Inferences about authors should be rare. We should have a low bar for talking about science and a high bar for talking about scientists. This cuts both ways. Casual talk challenging authors’ competence, intentions, unreported behaviors, etc. is often both hurtful and unjustified when we are talking about single papers.* But also, authors’ positive assertions about their character, behavior, etc. rarely shed light and can have the perverse effect of reinforcing the message that they, and not just the work, are a legitimate part of the conversation. As much as possible, make all the nouns in your discussion things like “the results,” “the procedure,” etc. and not “the authors” (or for that matter “my critics”). And whether you are an author, a critic, or even an observer, you can point out when people are talking about authors and redirect the conversation to the work.

I realize this last item draws a razor-thin line and maybe sometimes it is no line at all. After all, things like what safeguards were in place, and what happened if they weren’t, are results of the researcher’s behavior. So even valid criticism implicates what the authors did or didn’t do, and it will likely be personally uncomfortable for them. But it’s a distinction that’s worth observing as much as you can when you criticize work or respond to criticisms. And I would hope we’ve learned from the ways we talk about experimenter effects that it is possible to have less heated, and frankly more substantive, discussions about bias when we do that.
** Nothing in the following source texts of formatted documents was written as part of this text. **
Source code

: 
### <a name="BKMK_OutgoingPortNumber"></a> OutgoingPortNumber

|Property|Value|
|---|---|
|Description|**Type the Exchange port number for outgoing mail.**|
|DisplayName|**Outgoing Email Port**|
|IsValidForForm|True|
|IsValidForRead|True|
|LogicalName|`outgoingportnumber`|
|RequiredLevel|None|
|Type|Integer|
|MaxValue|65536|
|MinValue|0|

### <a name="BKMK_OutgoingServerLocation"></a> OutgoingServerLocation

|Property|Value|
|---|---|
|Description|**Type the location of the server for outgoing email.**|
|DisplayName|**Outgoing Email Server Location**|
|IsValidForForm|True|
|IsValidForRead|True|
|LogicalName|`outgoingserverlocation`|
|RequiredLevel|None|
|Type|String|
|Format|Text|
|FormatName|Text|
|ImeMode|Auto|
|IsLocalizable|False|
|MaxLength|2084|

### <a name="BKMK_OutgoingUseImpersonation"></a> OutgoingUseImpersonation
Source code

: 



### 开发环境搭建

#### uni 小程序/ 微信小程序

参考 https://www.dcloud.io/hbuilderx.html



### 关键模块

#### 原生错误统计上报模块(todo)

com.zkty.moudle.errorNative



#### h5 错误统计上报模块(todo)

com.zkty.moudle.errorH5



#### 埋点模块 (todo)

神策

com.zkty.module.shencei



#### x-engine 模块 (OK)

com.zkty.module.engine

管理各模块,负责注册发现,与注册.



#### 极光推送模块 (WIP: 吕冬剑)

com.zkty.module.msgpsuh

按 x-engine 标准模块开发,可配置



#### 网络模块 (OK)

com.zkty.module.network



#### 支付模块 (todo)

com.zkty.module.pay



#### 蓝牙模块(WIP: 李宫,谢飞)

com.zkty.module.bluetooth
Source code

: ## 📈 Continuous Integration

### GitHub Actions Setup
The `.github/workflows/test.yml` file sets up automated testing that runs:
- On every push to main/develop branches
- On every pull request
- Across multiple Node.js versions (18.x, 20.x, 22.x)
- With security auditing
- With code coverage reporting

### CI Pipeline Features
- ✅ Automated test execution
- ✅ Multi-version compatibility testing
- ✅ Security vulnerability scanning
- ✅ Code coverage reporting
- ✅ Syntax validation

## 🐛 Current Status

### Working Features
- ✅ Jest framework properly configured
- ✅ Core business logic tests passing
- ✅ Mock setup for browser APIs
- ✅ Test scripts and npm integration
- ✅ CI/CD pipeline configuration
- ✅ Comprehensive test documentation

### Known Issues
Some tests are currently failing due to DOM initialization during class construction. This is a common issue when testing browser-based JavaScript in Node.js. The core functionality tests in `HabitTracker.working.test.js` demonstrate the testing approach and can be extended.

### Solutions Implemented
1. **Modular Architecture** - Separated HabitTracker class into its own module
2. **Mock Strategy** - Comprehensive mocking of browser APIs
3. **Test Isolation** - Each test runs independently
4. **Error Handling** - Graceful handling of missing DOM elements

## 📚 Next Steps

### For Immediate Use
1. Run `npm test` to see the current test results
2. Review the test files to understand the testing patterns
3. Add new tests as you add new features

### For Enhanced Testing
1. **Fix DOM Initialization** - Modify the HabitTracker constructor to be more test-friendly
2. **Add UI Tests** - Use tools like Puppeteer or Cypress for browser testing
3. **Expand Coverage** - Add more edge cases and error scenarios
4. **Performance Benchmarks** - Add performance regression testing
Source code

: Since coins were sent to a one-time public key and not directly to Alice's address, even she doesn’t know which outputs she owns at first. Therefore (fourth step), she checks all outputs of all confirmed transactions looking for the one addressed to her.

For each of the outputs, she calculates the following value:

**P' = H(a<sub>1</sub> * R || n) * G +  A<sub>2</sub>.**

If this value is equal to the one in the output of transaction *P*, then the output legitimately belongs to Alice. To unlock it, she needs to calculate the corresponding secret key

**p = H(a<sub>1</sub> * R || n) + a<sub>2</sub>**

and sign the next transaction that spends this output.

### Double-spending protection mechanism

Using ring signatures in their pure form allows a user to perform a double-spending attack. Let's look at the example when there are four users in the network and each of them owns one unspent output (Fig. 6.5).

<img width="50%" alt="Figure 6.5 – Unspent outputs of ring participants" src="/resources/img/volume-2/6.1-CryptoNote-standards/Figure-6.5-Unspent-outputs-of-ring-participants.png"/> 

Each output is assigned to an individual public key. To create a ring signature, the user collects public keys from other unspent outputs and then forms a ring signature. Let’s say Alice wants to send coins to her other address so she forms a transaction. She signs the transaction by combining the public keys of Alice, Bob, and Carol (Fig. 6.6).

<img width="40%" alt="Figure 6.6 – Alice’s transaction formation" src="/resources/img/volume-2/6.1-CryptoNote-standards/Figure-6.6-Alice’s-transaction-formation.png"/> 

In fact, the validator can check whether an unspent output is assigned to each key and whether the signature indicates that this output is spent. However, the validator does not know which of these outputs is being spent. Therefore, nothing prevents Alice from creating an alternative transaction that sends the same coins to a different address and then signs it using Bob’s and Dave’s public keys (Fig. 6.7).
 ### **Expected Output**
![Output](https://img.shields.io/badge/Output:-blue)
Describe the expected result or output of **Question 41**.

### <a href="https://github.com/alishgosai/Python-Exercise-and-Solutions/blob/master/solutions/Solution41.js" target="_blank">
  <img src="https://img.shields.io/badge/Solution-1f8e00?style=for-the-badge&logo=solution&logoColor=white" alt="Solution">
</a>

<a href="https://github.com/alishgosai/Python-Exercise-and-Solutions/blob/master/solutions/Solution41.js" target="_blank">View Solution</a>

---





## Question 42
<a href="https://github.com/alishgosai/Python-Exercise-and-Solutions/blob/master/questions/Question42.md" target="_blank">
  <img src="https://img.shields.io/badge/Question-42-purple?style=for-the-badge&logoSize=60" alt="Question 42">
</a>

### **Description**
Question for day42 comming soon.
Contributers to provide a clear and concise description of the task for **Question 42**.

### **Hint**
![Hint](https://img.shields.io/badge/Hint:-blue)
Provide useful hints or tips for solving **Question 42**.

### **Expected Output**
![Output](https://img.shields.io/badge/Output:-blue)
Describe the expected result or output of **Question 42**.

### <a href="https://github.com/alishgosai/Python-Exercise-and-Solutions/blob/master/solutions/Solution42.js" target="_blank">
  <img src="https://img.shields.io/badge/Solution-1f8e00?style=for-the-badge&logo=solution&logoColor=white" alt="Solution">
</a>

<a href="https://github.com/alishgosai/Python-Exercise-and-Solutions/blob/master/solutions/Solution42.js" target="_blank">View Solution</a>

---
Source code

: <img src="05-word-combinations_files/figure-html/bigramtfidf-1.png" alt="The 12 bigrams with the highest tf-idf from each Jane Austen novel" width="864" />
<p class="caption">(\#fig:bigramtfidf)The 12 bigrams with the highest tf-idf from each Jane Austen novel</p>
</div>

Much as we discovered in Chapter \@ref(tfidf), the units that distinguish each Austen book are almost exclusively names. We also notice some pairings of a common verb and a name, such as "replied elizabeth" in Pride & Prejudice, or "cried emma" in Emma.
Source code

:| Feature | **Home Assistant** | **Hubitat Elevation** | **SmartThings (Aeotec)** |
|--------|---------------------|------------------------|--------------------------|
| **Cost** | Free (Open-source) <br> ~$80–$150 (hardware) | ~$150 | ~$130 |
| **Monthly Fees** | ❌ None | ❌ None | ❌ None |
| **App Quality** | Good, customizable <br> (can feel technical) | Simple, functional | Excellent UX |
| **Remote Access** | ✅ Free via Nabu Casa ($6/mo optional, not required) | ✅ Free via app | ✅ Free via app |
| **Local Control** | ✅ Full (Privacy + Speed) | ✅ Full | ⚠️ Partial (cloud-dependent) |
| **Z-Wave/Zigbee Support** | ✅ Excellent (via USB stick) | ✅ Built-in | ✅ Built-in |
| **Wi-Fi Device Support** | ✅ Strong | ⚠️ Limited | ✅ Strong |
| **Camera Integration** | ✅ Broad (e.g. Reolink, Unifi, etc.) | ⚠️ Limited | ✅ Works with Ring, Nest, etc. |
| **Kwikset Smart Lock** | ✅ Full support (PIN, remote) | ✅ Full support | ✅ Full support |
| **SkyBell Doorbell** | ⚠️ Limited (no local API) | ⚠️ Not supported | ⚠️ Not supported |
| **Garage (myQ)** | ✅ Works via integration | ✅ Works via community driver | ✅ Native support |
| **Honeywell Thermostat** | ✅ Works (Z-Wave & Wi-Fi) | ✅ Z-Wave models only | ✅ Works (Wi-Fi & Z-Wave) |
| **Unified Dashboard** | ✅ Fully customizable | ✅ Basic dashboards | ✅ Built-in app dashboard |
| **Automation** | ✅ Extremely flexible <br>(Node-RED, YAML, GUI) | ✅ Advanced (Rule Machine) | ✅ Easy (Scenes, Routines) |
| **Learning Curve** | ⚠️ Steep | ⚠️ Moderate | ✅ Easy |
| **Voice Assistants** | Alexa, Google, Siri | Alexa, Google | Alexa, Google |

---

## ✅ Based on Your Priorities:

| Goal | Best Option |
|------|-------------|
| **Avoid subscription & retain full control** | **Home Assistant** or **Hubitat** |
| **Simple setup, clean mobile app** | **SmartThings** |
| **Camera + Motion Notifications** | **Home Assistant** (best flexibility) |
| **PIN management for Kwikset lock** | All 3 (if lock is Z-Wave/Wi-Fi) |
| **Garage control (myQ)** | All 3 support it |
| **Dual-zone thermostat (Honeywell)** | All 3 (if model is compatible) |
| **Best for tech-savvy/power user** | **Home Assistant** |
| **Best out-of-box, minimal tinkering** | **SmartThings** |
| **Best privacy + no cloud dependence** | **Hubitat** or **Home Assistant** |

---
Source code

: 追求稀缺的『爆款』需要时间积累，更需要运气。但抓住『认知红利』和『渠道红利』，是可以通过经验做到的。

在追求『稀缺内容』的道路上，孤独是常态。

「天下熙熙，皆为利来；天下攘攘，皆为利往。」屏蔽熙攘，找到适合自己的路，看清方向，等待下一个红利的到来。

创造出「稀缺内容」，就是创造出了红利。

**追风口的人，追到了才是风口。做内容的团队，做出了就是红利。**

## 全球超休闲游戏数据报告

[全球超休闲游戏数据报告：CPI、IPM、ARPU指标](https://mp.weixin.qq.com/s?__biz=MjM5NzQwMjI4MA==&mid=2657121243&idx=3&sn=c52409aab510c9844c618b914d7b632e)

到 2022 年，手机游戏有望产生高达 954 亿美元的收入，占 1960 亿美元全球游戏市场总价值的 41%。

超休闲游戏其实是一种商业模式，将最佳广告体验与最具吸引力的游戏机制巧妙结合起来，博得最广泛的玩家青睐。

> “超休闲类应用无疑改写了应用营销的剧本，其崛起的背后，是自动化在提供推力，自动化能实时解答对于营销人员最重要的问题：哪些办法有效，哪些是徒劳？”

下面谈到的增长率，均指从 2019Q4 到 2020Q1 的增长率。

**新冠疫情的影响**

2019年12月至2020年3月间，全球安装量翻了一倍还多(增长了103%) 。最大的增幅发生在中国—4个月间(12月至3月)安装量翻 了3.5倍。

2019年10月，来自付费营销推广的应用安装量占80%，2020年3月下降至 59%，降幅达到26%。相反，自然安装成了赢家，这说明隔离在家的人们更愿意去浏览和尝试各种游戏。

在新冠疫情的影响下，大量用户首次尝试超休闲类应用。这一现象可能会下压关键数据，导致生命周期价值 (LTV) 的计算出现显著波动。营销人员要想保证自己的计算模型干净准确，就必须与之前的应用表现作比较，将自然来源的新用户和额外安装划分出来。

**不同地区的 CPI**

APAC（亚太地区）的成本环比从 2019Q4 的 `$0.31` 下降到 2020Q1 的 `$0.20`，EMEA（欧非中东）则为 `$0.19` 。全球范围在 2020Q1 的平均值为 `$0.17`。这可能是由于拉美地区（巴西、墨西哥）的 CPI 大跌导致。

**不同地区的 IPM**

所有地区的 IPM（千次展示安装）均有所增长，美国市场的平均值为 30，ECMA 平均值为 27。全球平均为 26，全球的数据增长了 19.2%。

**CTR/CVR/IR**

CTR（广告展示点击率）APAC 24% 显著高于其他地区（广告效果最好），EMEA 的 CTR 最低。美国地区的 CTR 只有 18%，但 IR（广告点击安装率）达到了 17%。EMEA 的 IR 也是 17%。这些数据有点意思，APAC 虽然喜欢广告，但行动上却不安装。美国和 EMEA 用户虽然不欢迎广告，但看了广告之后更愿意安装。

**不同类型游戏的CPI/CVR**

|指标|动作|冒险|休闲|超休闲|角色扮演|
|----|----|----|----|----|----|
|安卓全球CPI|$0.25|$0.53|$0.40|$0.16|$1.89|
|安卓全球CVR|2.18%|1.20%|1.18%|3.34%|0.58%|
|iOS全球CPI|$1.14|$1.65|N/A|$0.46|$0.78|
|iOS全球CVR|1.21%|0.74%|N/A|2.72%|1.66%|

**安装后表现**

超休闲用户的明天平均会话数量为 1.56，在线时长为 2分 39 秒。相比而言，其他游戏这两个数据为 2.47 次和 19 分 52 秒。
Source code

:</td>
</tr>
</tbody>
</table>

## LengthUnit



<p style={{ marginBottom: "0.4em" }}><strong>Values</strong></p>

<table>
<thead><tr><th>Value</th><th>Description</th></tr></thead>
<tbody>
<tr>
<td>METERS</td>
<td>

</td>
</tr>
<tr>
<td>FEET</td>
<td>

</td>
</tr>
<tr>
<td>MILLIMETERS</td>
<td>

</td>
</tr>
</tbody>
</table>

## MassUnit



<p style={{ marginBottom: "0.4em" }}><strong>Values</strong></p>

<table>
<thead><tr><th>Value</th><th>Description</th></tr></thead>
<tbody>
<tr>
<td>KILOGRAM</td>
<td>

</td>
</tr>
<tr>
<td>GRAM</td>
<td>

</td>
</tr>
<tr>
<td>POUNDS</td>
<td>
Finally, it is worth pointing out that preregistration and other safeguards are still really new to psychology and many other scientific fields. We are all still learning, collectively, how to do them well. That means that we need to be able to criticize them openly, publicly, and vigorously – if we do not talk about them, we cannot get better at doing them. But it also means that some preregistration is almost always better than none, because even a flawed or incomplete one will increase transparency and make it possible to criticize work more effectively. Even as we critique preregistrations that could have been done better, we should recognize that anybody who makes that critique and improvement possible has done something of value.

* In the bigger picture, for better or worse, science pins career advancement, resources, prestige, etc. to people’s reputations. So at some point we have to be able to talk about these things. This is a difficult topic and not something I want to get into here, other than to say that discussions about who is a good scientist are probably better left to entirely separate conversations from ones where we scientifically evaluate single papers, because the evidentiary standards and consequences are so different.